Читать «Великие голодранцы» онлайн - страница 119

Филипп Иванович Наседкин

Володька решительно махнул рукой и с отчаянием сказал:

— Пробуй!

Я надел наушники и с опаской взялся за иглу. В ушах что-то зашуршало. Потом послышался треск и писк. Я смелей стал тыкаться в кристалл. Тыкался усердно и долго, чувствуя, как мокнет лоб. Но, кроме треска, писка и шума, похожего на ветер, ничего не слышал. И уже готов был снять наушники, чтобы передать ребятам, не спускавшим с меня глаз, как различил чей-то голос. Далекий, неясный, но все же человеческий голос. Я затаил дыхание. Напряглись и ребята. Это видно было по их багровым лицам. Но голос исчез, словно задохнулся. А в уши опять хлынул шум. Я с досадой ткнул иглой в одно место, потом в другое, потом в третье. И снова услышал человеческий голос. Да, настоящий человеческий. Теперь уже громкий, звучный, отчетливый.

«Молодежь — наша надежда, наше будущее. Ей придется завершать начатое нами. И мы не должны жалеть труда на ее воспитание…»

Я снял наушники и передал Володьке. Он надел их и замер, уставившись взглядом на ящик.

— Слышу, — прошептал он, точно боясь спугнуть говорившего. — Прямо рядом…

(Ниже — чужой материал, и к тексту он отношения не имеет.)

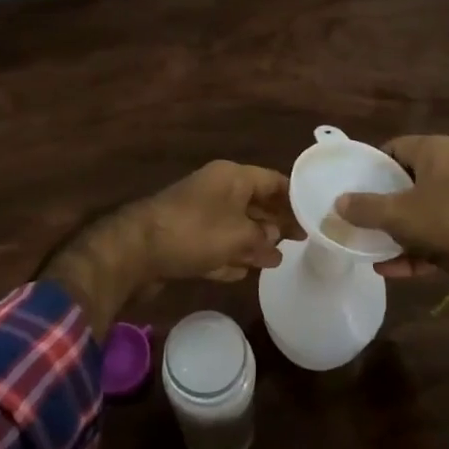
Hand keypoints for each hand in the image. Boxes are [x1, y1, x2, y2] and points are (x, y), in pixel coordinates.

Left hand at [42, 161, 299, 335]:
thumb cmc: (194, 233)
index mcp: (231, 177)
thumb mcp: (238, 235)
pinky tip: (244, 271)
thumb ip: (262, 238)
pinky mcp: (185, 239)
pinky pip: (216, 245)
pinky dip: (230, 255)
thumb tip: (274, 242)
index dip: (293, 199)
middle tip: (300, 242)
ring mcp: (199, 215)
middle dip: (275, 223)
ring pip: (235, 226)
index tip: (313, 218)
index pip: (272, 181)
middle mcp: (216, 190)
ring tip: (276, 260)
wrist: (136, 250)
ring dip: (253, 243)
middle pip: (255, 204)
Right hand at [335, 135, 448, 280]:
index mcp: (435, 150)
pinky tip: (387, 269)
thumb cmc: (446, 220)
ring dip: (394, 229)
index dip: (371, 167)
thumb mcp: (398, 214)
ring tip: (367, 243)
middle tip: (355, 214)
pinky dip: (412, 248)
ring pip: (418, 210)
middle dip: (380, 202)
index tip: (351, 185)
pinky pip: (432, 234)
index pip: (393, 148)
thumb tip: (337, 203)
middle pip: (405, 181)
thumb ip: (364, 208)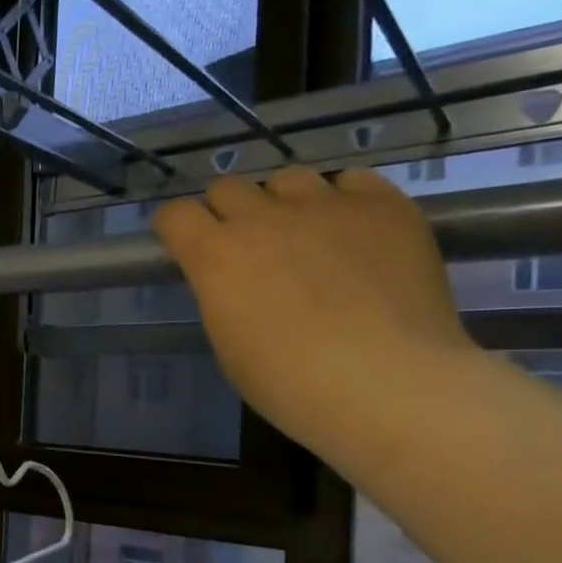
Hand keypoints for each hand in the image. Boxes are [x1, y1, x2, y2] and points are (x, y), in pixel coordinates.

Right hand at [153, 167, 473, 454]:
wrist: (385, 382)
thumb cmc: (288, 382)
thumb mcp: (228, 344)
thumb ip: (223, 296)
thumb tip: (235, 282)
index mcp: (216, 255)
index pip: (176, 214)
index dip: (176, 227)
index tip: (184, 244)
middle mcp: (263, 218)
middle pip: (228, 188)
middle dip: (228, 212)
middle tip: (246, 247)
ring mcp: (325, 205)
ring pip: (288, 179)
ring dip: (284, 202)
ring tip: (305, 235)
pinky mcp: (383, 206)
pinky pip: (353, 181)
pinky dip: (344, 199)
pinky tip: (354, 230)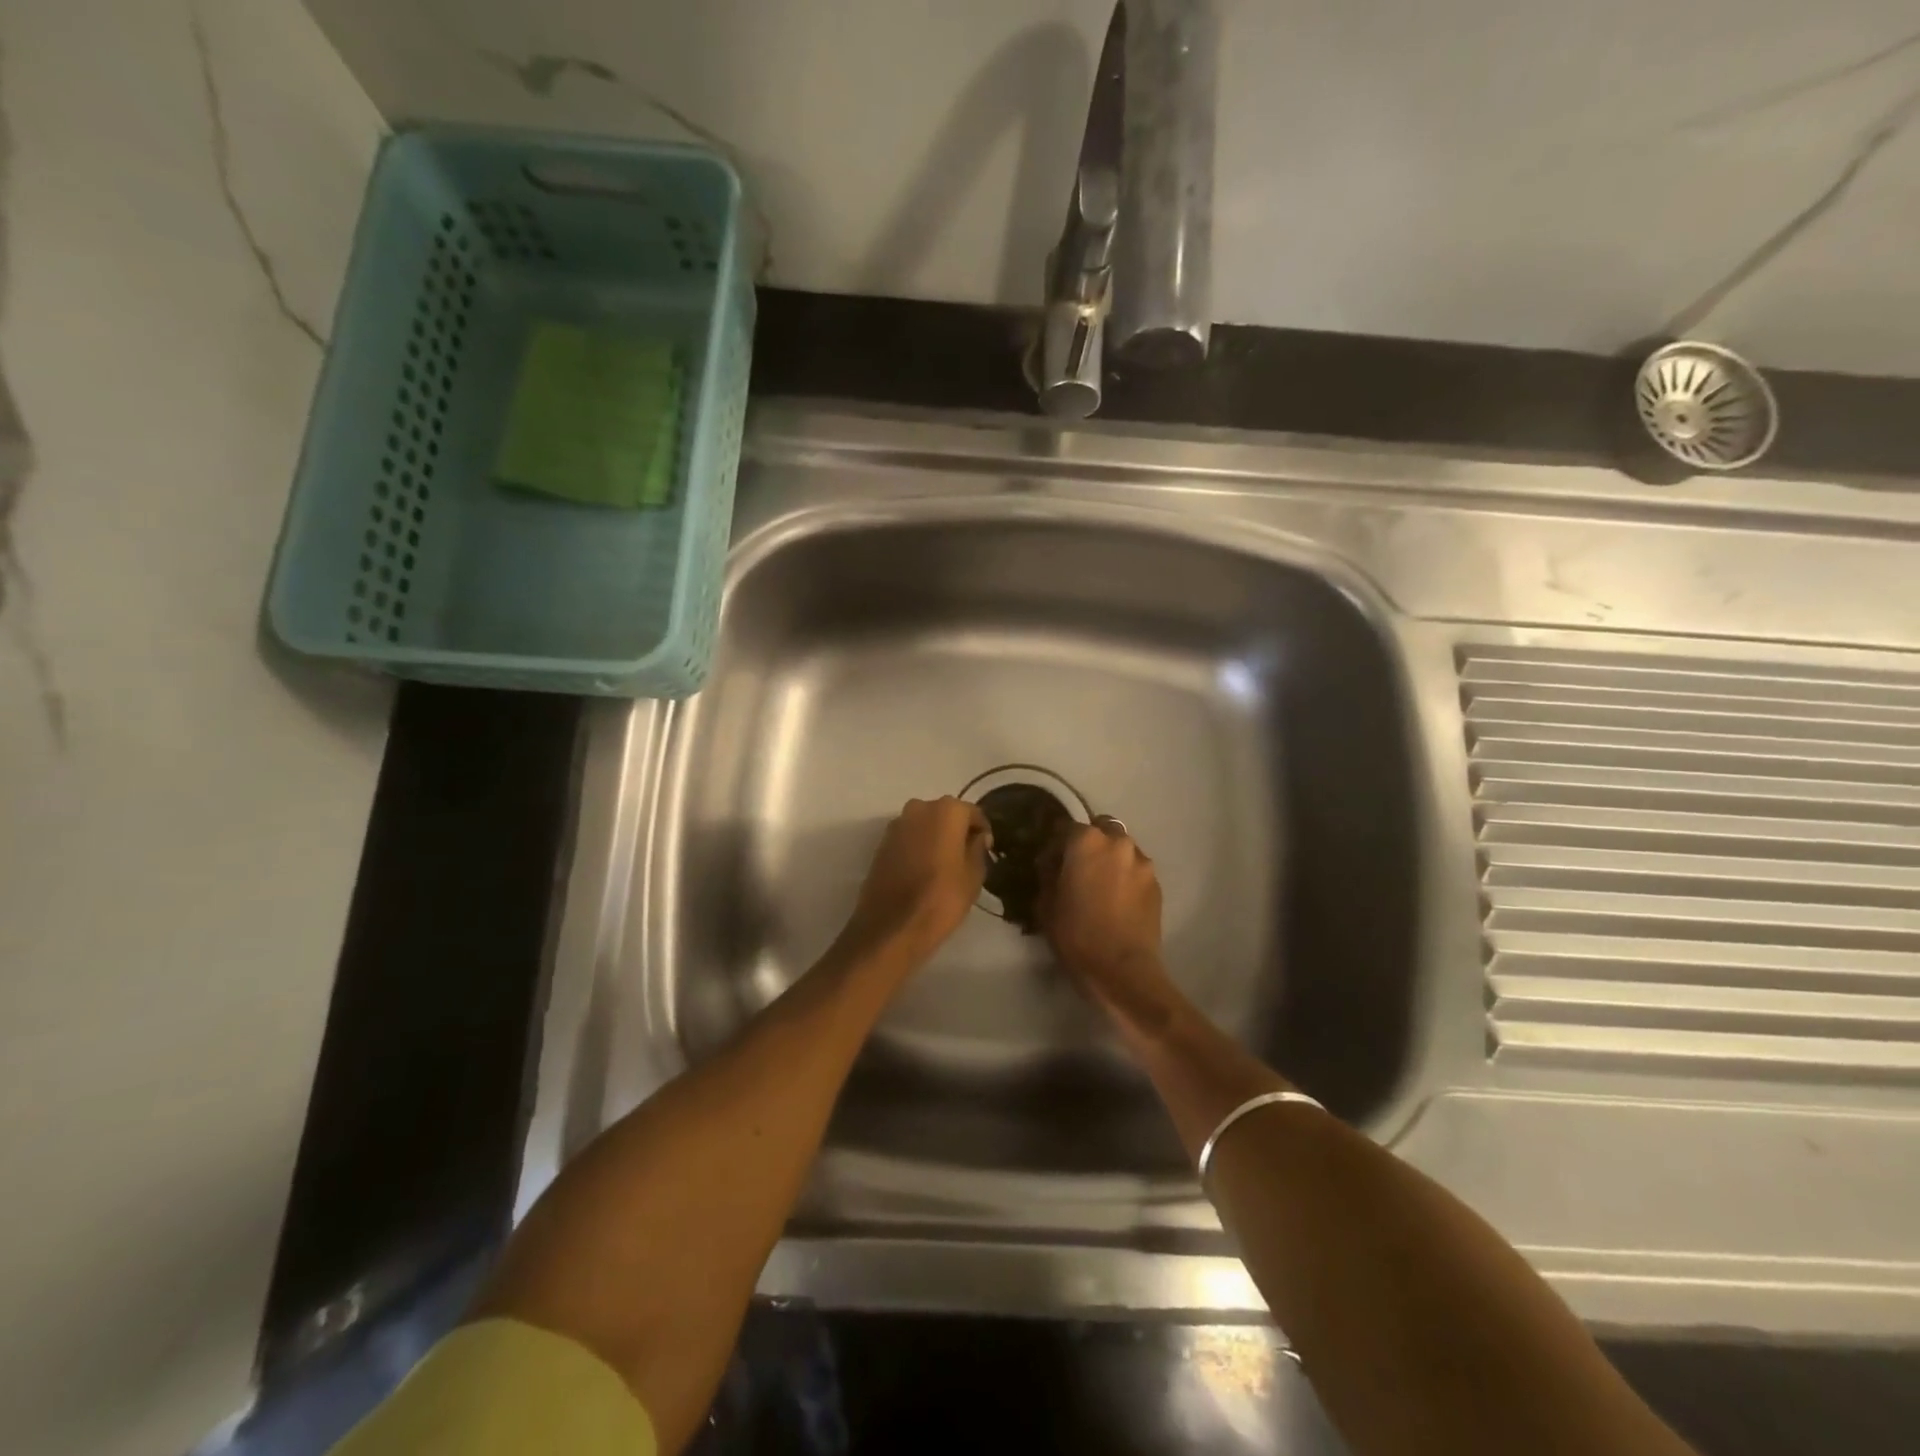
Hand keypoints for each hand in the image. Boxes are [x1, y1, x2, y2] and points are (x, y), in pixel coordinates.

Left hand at [840, 797, 991, 961]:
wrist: (892, 926)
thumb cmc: (942, 898)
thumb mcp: (974, 876)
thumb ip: (978, 849)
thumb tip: (977, 837)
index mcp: (946, 810)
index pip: (973, 813)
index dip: (982, 832)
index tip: (986, 851)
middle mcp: (919, 808)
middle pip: (946, 815)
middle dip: (957, 832)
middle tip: (966, 858)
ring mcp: (896, 825)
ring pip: (925, 826)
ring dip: (936, 839)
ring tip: (944, 867)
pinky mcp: (881, 843)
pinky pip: (908, 839)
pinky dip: (918, 848)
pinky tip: (923, 872)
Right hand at [1040, 818, 1174, 1028]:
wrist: (1122, 970)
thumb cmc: (1076, 934)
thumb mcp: (1046, 904)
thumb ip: (1048, 874)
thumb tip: (1051, 863)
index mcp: (1086, 841)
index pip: (1066, 827)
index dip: (1056, 844)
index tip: (1050, 863)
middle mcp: (1118, 843)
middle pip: (1101, 829)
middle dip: (1090, 842)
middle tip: (1079, 868)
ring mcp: (1142, 862)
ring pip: (1122, 849)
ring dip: (1110, 859)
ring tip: (1102, 885)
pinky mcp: (1157, 884)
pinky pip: (1136, 870)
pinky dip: (1126, 877)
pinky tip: (1118, 900)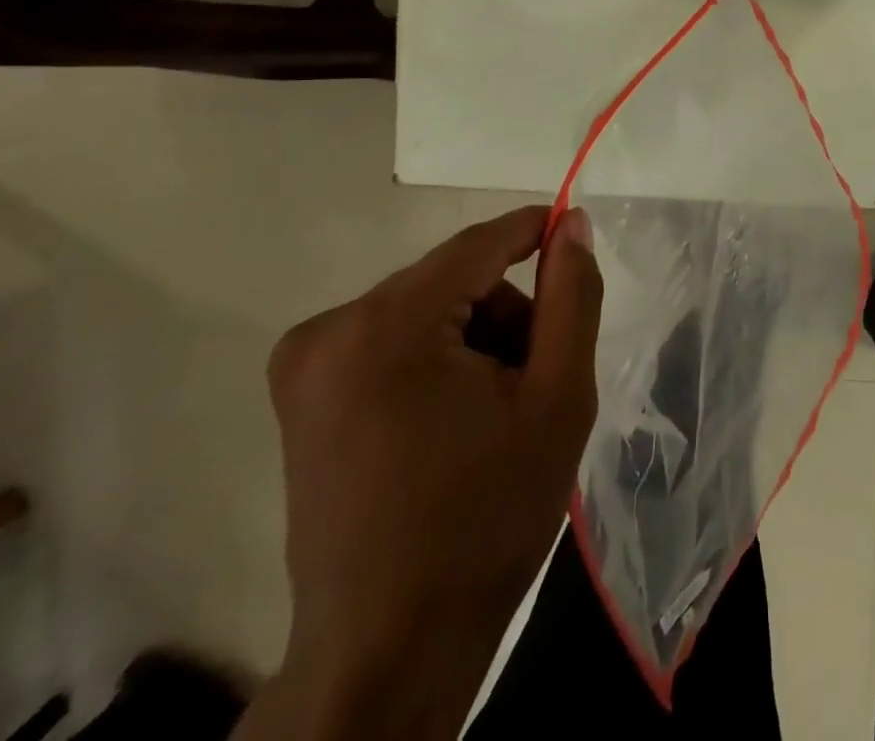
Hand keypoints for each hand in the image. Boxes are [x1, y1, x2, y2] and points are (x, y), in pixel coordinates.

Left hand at [237, 206, 601, 739]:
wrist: (388, 650)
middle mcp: (330, 329)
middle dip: (504, 314)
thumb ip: (572, 297)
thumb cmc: (486, 519)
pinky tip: (454, 421)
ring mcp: (303, 363)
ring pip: (425, 308)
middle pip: (451, 280)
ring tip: (496, 411)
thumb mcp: (557, 398)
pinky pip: (392, 340)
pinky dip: (435, 359)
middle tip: (536, 380)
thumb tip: (571, 223)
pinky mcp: (300, 395)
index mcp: (387, 327)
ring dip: (472, 339)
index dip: (533, 231)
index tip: (575, 233)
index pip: (478, 245)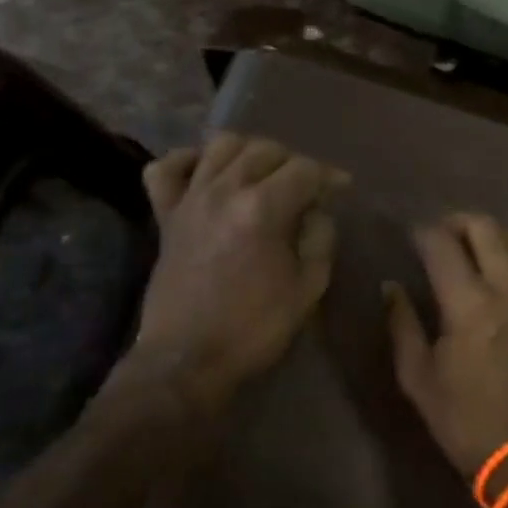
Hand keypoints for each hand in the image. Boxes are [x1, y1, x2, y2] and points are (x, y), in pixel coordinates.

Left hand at [124, 134, 346, 413]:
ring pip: (220, 146)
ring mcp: (190, 199)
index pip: (304, 169)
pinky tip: (205, 172)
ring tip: (261, 173)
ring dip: (248, 152)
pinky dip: (187, 161)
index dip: (329, 175)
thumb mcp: (308, 288)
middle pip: (265, 149)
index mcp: (263, 209)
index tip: (341, 188)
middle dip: (293, 162)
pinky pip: (166, 168)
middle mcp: (224, 191)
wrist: (187, 361)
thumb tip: (317, 210)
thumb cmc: (254, 328)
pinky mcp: (165, 215)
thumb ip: (320, 238)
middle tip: (305, 187)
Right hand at [386, 215, 507, 481]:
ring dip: (486, 233)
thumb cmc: (468, 422)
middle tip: (437, 237)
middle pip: (483, 225)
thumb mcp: (419, 379)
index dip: (421, 232)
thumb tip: (391, 286)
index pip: (441, 244)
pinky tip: (496, 271)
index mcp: (469, 304)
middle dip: (454, 221)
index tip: (409, 236)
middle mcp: (507, 287)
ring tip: (466, 250)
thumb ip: (402, 324)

И протянул наушники Сережке. Тот слушал также напряженно. Но в голубых глазах то и дело вспыхивали искорки. Радость брала верх над страхом.

Послушав минуту, Сережка вернул наушники мне. Я надел их и снова услышал тот же мягкий и ясный голос:

«Враги Советской власти много раз делали ставку на молодежь. Но расчеты их не оправдались. Молодежь всегда следовала за партией, живо откликалась на ее призывы…»

Я снял наушники и сказал:

— Говорит!

— Говорит! — подтвердил Володька Бардин.

— Говорит! — расплылся в улыбке Сережка Клоков.

— Москва говорит! — продолжал я.

— Москва говорит! — подхватил Володька.

— Москва говорит! — весь сияя, воскликнул Сережка.

— И Знаменка слушает столицу! — не переставал я, охваченный энтузиазмом.

— Знаменка слушает столицу! — повторил Володька.

— Знаменка слушает столицу! — ликовал Сережка.

Я протянул один наушник Володьке.

— А ну, давай вместе!..

Мы уперлись лбами над ящиком и приложили к ушам по наушнику. Из них уже лились нежные и ладные звуки. Музыка! А мы-то и не знали, что она может быть такой! И откуда было знать? Как могла она залететь в нашу глухомань? Иной раз она вырывалась из окон поповского особняка. Там заводили граммофон. Но какая это была музыка! Воющая, рыдающая, стонущая. От нее хотелось бежать без оглядки. А эта… Она звенела колокольчиками, пела жалейками, заливалась соловьями. Она проникала в самую душу. И рождала что-то несравнимое, неизведанное.

Сережка приткнулся лбом к нашим лбам, стиснул нас за плечи.

— Дайте и мне, дьяволы!..

Так сидели мы, сгрудившись над говорящим ящиком. И как зачарованные слушали нежные звуки, рождавшиеся в нем. И было как-то необыкновенно на душе, будто она взлетала ввысь. А перед взором стлались необозримые поля с волнующимися хлебами, возникали яружки и балки, поросшие лесами и перелесками, вставали деревни и села с белыми хатами в цветущих садах. Русская земля! И по ней уверенно шагали мы, новые люди. В прошлом бесправные, теперь свободные и сильные. Те самые голодранцы, не в шутку, а всерьез великие, которые строят новую жизнь.